Exercise brief –
Below are the records; reproduce all of them exactly but without any images.

[Data records]

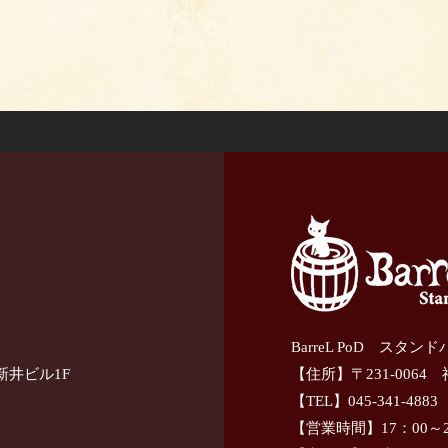
BarreL PoD スタン
新井ビル1F
【住所】〒231-0064
【TEL】045-341-4883
【営業時間】17：00～2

[/Data records]

Result of the exercise –
BarreL PoD スタン
新井ビル1F
【住所】〒231-0064
【TEL】045-341-4883
【営業時間】17：00～2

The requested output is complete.